:: DATA RECORDS

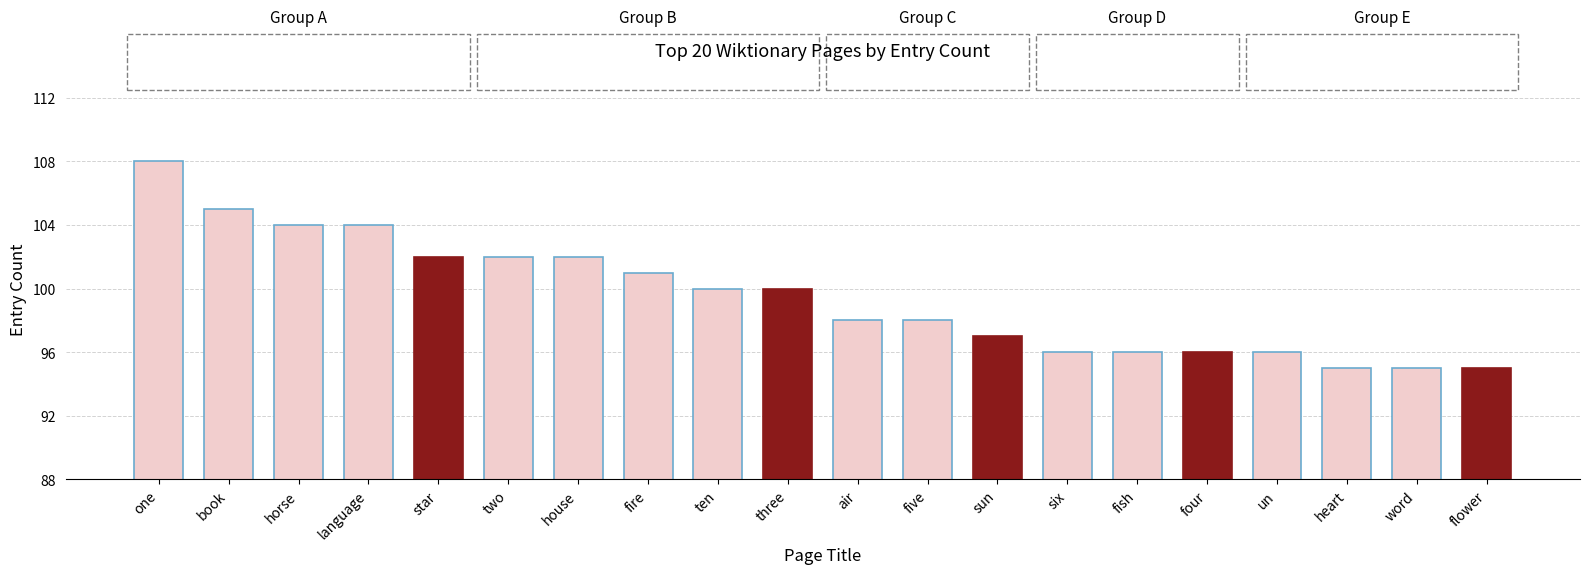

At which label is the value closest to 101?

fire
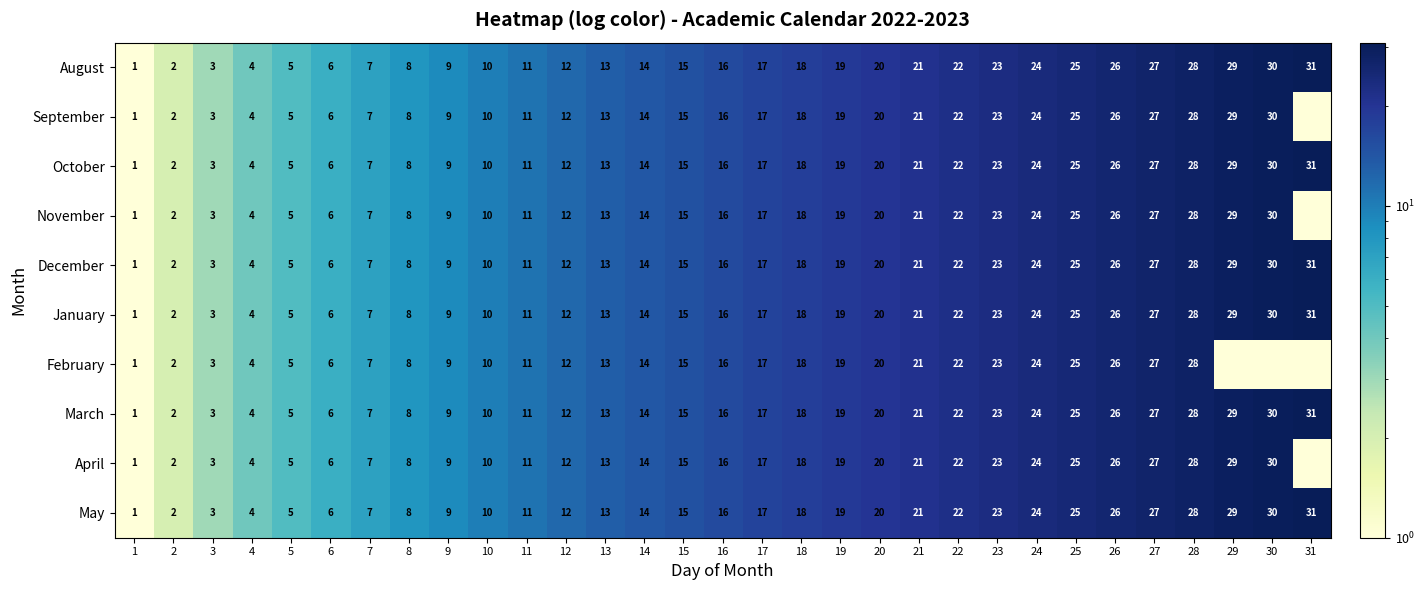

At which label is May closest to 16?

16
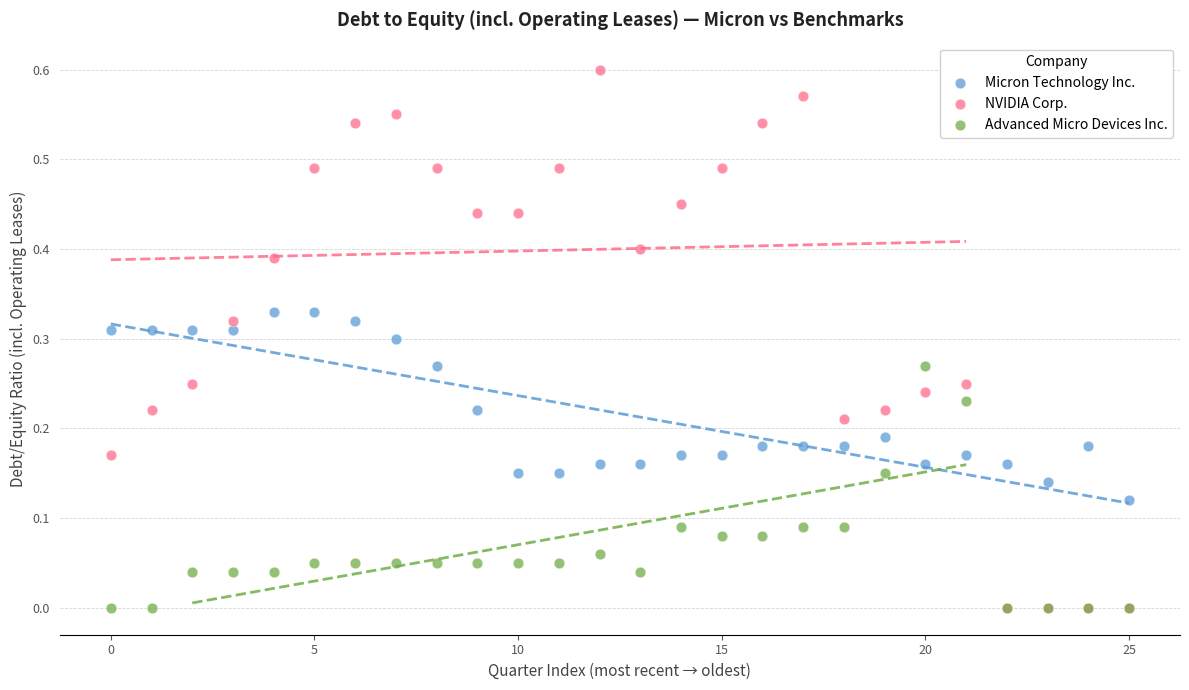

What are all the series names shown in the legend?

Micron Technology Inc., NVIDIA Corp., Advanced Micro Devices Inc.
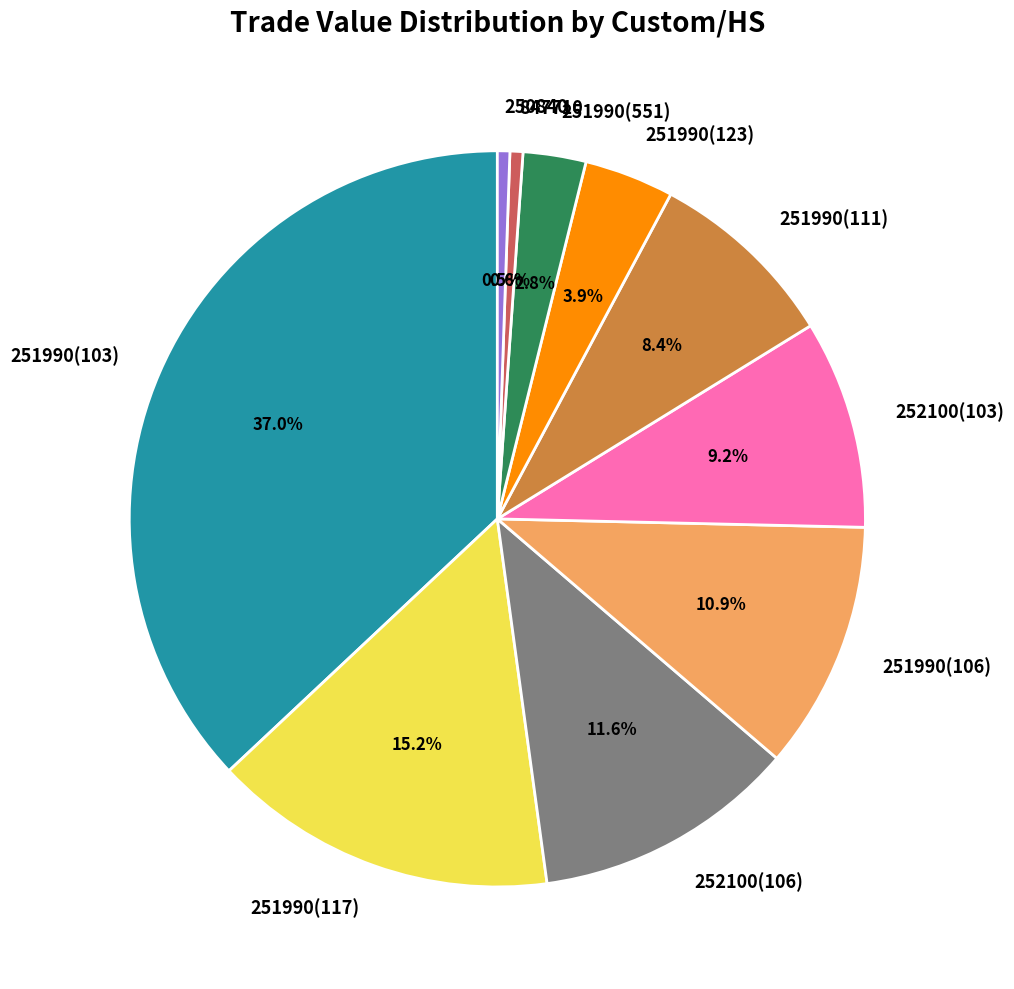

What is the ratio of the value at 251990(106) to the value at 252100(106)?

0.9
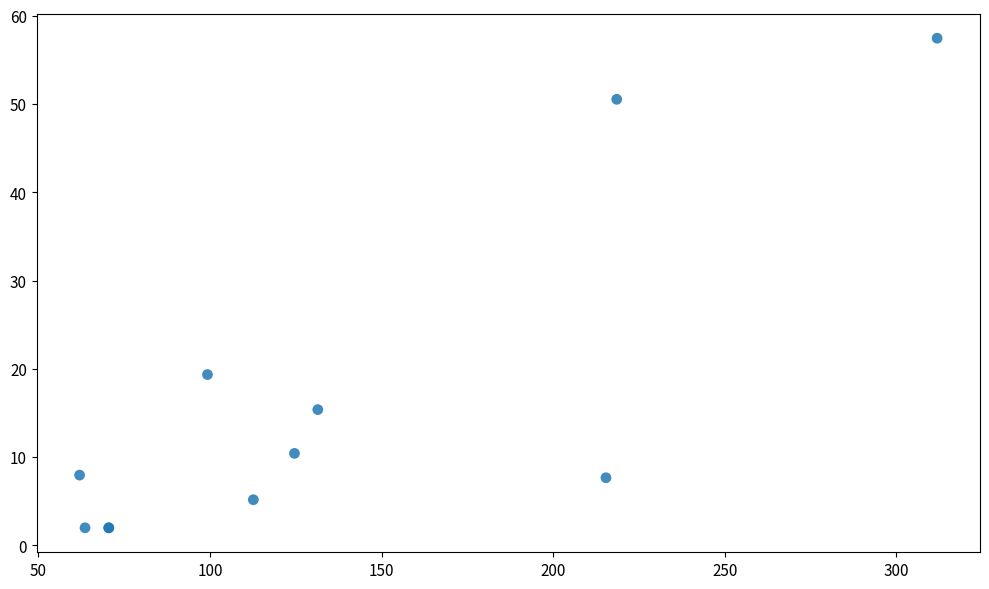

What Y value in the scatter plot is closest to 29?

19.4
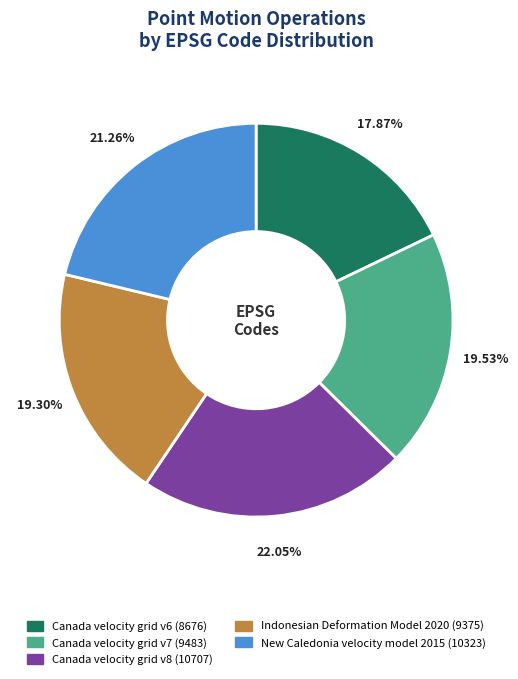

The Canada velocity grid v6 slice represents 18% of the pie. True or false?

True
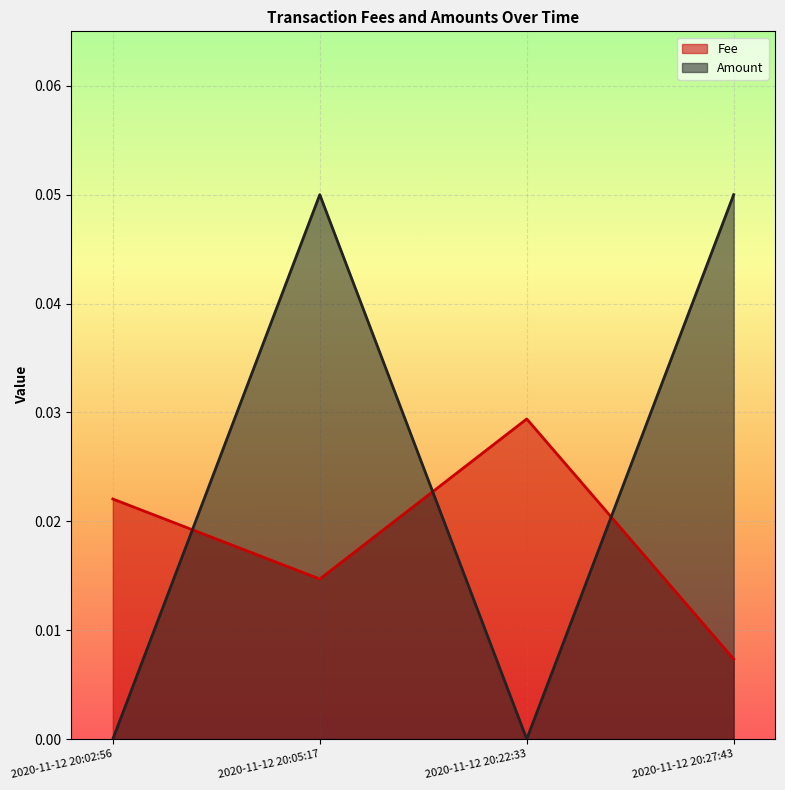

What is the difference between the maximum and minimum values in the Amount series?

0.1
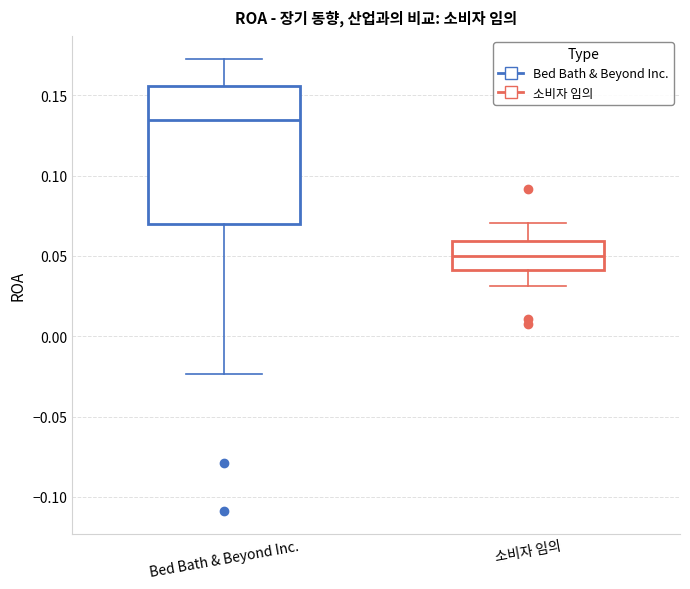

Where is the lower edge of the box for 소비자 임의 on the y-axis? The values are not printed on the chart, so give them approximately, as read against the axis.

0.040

::::

Will you reproduce the records above verbatim, starting at the first line of the records and ending at the line that contains "Micron Technology Inc., NVIDIA", with both of those lines included? Omit the pictures from your answer.

At which label is the value closest to 101?

fire

At which label is May closest to 16?

16

What are all the series names shown in the legend?

Micron Technology Inc., NVIDIA Corp., Advanced Micro Devices Inc.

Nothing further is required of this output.